Request »
Leaving out every picture, quote the data below exactly as it appears.

Entries provided »

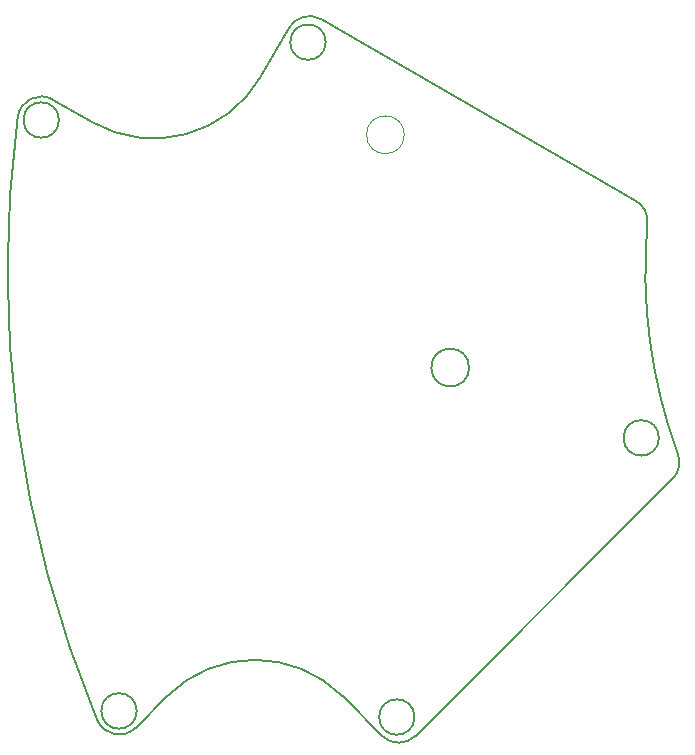
<source format=gbr>
%TF.GenerationSoftware,KiCad,Pcbnew,(6.0.5)*%
%TF.CreationDate,2023-02-27T23:38:10+09:00*%
%TF.ProjectId,Kiker_PSU,4b696b65-725f-4505-9355-2e6b69636164,rev?*%
%TF.SameCoordinates,Original*%
%TF.FileFunction,Profile,NP*%
%FSLAX46Y46*%
G04 Gerber Fmt 4.6, Leading zero omitted, Abs format (unit mm)*
G04 Created by KiCad (PCBNEW (6.0.5)) date 2023-02-27 23:38:10*
%MOMM*%
%LPD*%
G01*
G04 APERTURE LIST*
%TA.AperFunction,Profile*%
%ADD10C,0.200000*%
%TD*%
%TA.AperFunction,Profile*%
%ADD11C,0.120000*%
%TD*%
G04 APERTURE END LIST*
D10*
X114096731Y-73906906D02*
G75*
G03*
X111114380Y-75374920I-1000031J-1731794D01*
G01*
X163439876Y-82476163D02*
X136808684Y-67100722D01*
X114596920Y-75638634D02*
G75*
G03*
X114596920Y-75638634I-1500000J0D01*
G01*
X134076680Y-67832720D02*
X131701545Y-71946572D01*
X117358651Y-75790050D02*
X114096709Y-73906945D01*
X144706222Y-126188220D02*
G75*
G03*
X144706222Y-126188220I-1500000J0D01*
G01*
X149329180Y-96598220D02*
G75*
G03*
X149329180Y-96598220I-1600000J0D01*
G01*
X121183574Y-125669237D02*
G75*
G03*
X121183574Y-125669237I-1500000J0D01*
G01*
X136808701Y-67100693D02*
G75*
G03*
X134076680Y-67832720I-1000001J-1732007D01*
G01*
X138610013Y-124420446D02*
G75*
G03*
X123760777Y-124420455I-7424613J-7424654D01*
G01*
X117837175Y-126436941D02*
G75*
G03*
X121097783Y-127083447I1846525J767241D01*
G01*
X111114351Y-75374916D02*
G75*
G03*
X117836840Y-126437080I98135349J-13053784D01*
G01*
X164432172Y-84387844D02*
G75*
G03*
X163439876Y-82476163I-1992472J179144D01*
G01*
X117358651Y-75790050D02*
G75*
G03*
X131701545Y-71946572I5249629J9093480D01*
G01*
X144797206Y-127779204D02*
X166541351Y-106034871D01*
X121097783Y-127083447D02*
X123760777Y-124420455D01*
X141968785Y-127779195D02*
G75*
G03*
X144797206Y-127779204I1414215J1414195D01*
G01*
X137183730Y-69049226D02*
G75*
G03*
X137183730Y-69049226I-1500000J0D01*
G01*
X138610021Y-124420438D02*
X141968785Y-127779195D01*
X165397952Y-102551120D02*
G75*
G03*
X165397952Y-102551120I-1500000J0D01*
G01*
X166541333Y-106034853D02*
G75*
G03*
X167004800Y-103931730I-1413633J1414153D01*
G01*
X164431772Y-84387808D02*
G75*
G03*
X167004800Y-103931730I44817928J-4040892D01*
G01*
D11*
%TO.C,Q1*%
X143840000Y-76891000D02*
G75*
G03*
X143840000Y-76891000I-1600000J0D01*
G01*
%TD*%
M02*

</source>
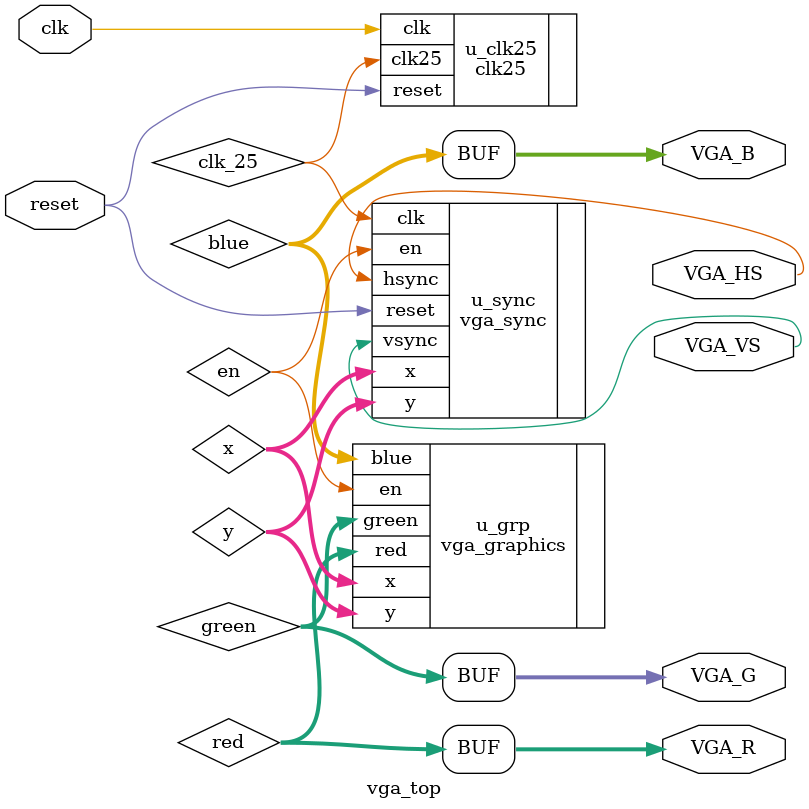
<source format=v>
module vga_top (
    input  wire       clk,
    input  wire       reset,
    output wire       VGA_HS,
    output wire       VGA_VS,
    output wire [3:0] VGA_R,
    output wire [3:0] VGA_G,
    output wire [3:0] VGA_B
);

    wire clk25;
    clk25 u_clk25 (
        .clk   (clk),
        .reset (reset),
        .clk25 (clk_25)
    );

    wire [9:0] x;
    wire [9:0] y;
    wire       en;
    vga_sync u_sync (
        .clk      (clk_25),
        .reset    (reset),
        .x        (x),
        .y        (y),
        .hsync    (VGA_HS),
        .vsync    (VGA_VS),
        .en (en)
    );

    wire [3:0] red;
    wire [3:0] green;
    wire [3:0] blue;

    vga_graphics u_grp (
        .x   (x),
        .y   (y),
        .en  (en),
        .red   (red),
        .green (green),
        .blue  (blue)
    );

    assign VGA_R = red;
    assign VGA_G = green;
    assign VGA_B = blue;

endmodule

</source>
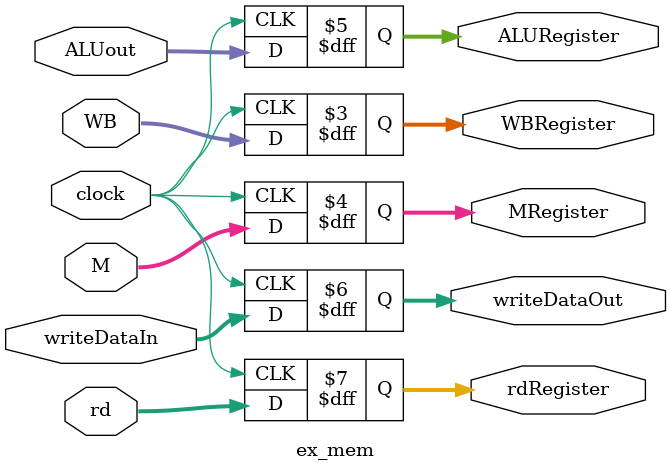
<source format=v>
`ifndef _ex_mem
`define _ex_mem

module ex_mem(
      input clock,
      input [1:0] WB,
      input [2:0] M,
      input [4:0] rd,
      input [31:0] ALUout,writeDataIn,
      output reg [1:0] WBRegister,
      output reg [2:0] MRegister,
      output reg [31:0] ALURegister,writeDataOut,
      output reg [4:0] rdRegister
);

    initial begin
      WBRegister=0;
      MRegister=0;
      ALURegister=0;
      writeDataOut=0;
      rdRegister=0;
    end


    always@(posedge clock) begin
      WBRegister <= WB;
      MRegister <= M;
      ALURegister <= ALUout;
      rdRegister <= rd;
      writeDataOut <= writeDataIn;
    end
endmodule

`endif

</source>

Finished exercise »
<source format=gbr>
%TF.GenerationSoftware,KiCad,Pcbnew,(6.0.5)*%
%TF.CreationDate,2023-02-27T23:38:10+09:00*%
%TF.ProjectId,Kiker_PSU,4b696b65-725f-4505-9355-2e6b69636164,rev?*%
%TF.SameCoordinates,Original*%
%TF.FileFunction,Profile,NP*%
%FSLAX46Y46*%
G04 Gerber Fmt 4.6, Leading zero omitted, Abs format (unit mm)*
G04 Created by KiCad (PCBNEW (6.0.5)) date 2023-02-27 23:38:10*
%MOMM*%
%LPD*%
G01*
G04 APERTURE LIST*
%TA.AperFunction,Profile*%
%ADD10C,0.200000*%
%TD*%
%TA.AperFunction,Profile*%
%ADD11C,0.120000*%
%TD*%
G04 APERTURE END LIST*
D10*
X114096731Y-73906906D02*
G75*
G03*
X111114380Y-75374920I-1000031J-1731794D01*
G01*
X163439876Y-82476163D02*
X136808684Y-67100722D01*
X114596920Y-75638634D02*
G75*
G03*
X114596920Y-75638634I-1500000J0D01*
G01*
X134076680Y-67832720D02*
X131701545Y-71946572D01*
X117358651Y-75790050D02*
X114096709Y-73906945D01*
X144706222Y-126188220D02*
G75*
G03*
X144706222Y-126188220I-1500000J0D01*
G01*
X149329180Y-96598220D02*
G75*
G03*
X149329180Y-96598220I-1600000J0D01*
G01*
X121183574Y-125669237D02*
G75*
G03*
X121183574Y-125669237I-1500000J0D01*
G01*
X136808701Y-67100693D02*
G75*
G03*
X134076680Y-67832720I-1000001J-1732007D01*
G01*
X138610013Y-124420446D02*
G75*
G03*
X123760777Y-124420455I-7424613J-7424654D01*
G01*
X117837175Y-126436941D02*
G75*
G03*
X121097783Y-127083447I1846525J767241D01*
G01*
X111114351Y-75374916D02*
G75*
G03*
X117836840Y-126437080I98135349J-13053784D01*
G01*
X164432172Y-84387844D02*
G75*
G03*
X163439876Y-82476163I-1992472J179144D01*
G01*
X117358651Y-75790050D02*
G75*
G03*
X131701545Y-71946572I5249629J9093480D01*
G01*
X144797206Y-127779204D02*
X166541351Y-106034871D01*
X121097783Y-127083447D02*
X123760777Y-124420455D01*
X141968785Y-127779195D02*
G75*
G03*
X144797206Y-127779204I1414215J1414195D01*
G01*
X137183730Y-69049226D02*
G75*
G03*
X137183730Y-69049226I-1500000J0D01*
G01*
X138610021Y-124420438D02*
X141968785Y-127779195D01*
X165397952Y-102551120D02*
G75*
G03*
X165397952Y-102551120I-1500000J0D01*
G01*
X166541333Y-106034853D02*
G75*
G03*
X167004800Y-103931730I-1413633J1414153D01*
G01*
X164431772Y-84387808D02*
G75*
G03*
X167004800Y-103931730I44817928J-4040892D01*
G01*
D11*
%TO.C,Q1*%
X143840000Y-76891000D02*
G75*
G03*
X143840000Y-76891000I-1600000J0D01*
G01*
%TD*%
M02*

</source>
<source format=v>
module vga_top (
    input  wire       clk,
    input  wire       reset,
    output wire       VGA_HS,
    output wire       VGA_VS,
    output wire [3:0] VGA_R,
    output wire [3:0] VGA_G,
    output wire [3:0] VGA_B
);

    wire clk25;
    clk25 u_clk25 (
        .clk   (clk),
        .reset (reset),
        .clk25 (clk_25)
    );

    wire [9:0] x;
    wire [9:0] y;
    wire       en;
    vga_sync u_sync (
        .clk      (clk_25),
        .reset    (reset),
        .x        (x),
        .y        (y),
        .hsync    (VGA_HS),
        .vsync    (VGA_VS),
        .en (en)
    );

    wire [3:0] red;
    wire [3:0] green;
    wire [3:0] blue;

    vga_graphics u_grp (
        .x   (x),
        .y   (y),
        .en  (en),
        .red   (red),
        .green (green),
        .blue  (blue)
    );

    assign VGA_R = red;
    assign VGA_G = green;
    assign VGA_B = blue;

endmodule

</source>
<source format=v>
`ifndef _ex_mem
`define _ex_mem

module ex_mem(
      input clock,
      input [1:0] WB,
      input [2:0] M,
      input [4:0] rd,
      input [31:0] ALUout,writeDataIn,
      output reg [1:0] WBRegister,
      output reg [2:0] MRegister,
      output reg [31:0] ALURegister,writeDataOut,
      output reg [4:0] rdRegister
);

    initial begin
      WBRegister=0;
      MRegister=0;
      ALURegister=0;
      writeDataOut=0;
      rdRegister=0;
    end


    always@(posedge clock) begin
      WBRegister <= WB;
      MRegister <= M;
      ALURegister <= ALUout;
      rdRegister <= rd;
      writeDataOut <= writeDataIn;
    end
endmodule

`endif

</source>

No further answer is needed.